* [DOCUMENT TEXT]
I met Steve Jobs only once--back in 2007 when he came to Fortune to demo the iPhone. What a thrill when he walked into the conference room and took the empty chair next to mine. Over the next 90 minutes, the Apple (AAPL) founder and chief mesmerized Fortune's editors by previewing his game-changing product and his insanely creative mind at work.
That day, I saw proof, up close and personal, that Silicon Valley doesn't necessarily belong to the geeks. Steve Jobs didn't have an engineering degree, and he was no programming wizard. He let his innovative brain flow freely--so freely, as filmmaker George Lucas told me last week, that he invented things most people thought wouldn't work--and today, we cannot imagine living without.

* [GOAL OF THE EXERCISE]
Return the Steve Jobs passage word for word, from "I met Steve" up to and including "imagine living without.". The lines that come next stand apart from the Steve Jobs passage.

* [DATA EXCERPTS]
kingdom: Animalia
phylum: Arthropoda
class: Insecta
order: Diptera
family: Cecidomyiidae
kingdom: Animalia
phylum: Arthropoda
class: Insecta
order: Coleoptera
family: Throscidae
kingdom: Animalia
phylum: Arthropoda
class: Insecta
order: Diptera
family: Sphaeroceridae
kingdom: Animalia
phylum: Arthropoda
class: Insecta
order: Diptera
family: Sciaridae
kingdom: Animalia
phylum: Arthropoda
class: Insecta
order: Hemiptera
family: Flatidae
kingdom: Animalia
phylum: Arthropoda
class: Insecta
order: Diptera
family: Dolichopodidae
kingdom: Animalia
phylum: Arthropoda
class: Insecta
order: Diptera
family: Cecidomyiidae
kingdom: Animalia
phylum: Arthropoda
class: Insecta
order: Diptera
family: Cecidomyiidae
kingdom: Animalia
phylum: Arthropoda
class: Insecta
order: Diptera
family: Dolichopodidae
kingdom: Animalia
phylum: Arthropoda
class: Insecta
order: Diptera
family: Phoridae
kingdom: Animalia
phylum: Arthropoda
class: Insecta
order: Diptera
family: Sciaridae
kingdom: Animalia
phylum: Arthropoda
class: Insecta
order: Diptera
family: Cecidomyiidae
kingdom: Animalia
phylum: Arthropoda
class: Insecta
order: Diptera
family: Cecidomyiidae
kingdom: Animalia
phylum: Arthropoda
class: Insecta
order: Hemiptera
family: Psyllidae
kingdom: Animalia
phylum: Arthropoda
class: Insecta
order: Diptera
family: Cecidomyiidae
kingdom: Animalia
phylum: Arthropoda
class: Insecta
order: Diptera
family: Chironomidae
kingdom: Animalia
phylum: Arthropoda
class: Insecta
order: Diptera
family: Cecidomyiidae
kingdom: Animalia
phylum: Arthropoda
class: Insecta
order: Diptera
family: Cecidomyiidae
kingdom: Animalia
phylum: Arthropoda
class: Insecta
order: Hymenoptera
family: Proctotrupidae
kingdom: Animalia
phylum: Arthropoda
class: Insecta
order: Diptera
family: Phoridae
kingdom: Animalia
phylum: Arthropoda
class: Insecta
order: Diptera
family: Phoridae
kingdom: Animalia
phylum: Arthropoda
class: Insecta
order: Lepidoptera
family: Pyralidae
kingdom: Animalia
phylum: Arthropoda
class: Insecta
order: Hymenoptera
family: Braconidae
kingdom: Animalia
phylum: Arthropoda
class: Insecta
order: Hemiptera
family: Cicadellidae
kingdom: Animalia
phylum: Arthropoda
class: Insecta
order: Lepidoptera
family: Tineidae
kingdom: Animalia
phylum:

* [WORKED ANSWER]
I met Steve Jobs only once--back in 2007 when he came to Fortune to demo the iPhone. What a thrill when he walked into the conference room and took the empty chair next to mine. Over the next 90 minutes, the Apple (AAPL) founder and chief mesmerized Fortune's editors by previewing his game-changing product and his insanely creative mind at work.
That day, I saw proof, up close and personal, that Silicon Valley doesn't necessarily belong to the geeks. Steve Jobs didn't have an engineering degree, and he was no programming wizard. He let his innovative brain flow freely--so freely, as filmmaker George Lucas told me last week, that he invented things most people thought wouldn't work--and today, we cannot imagine living without.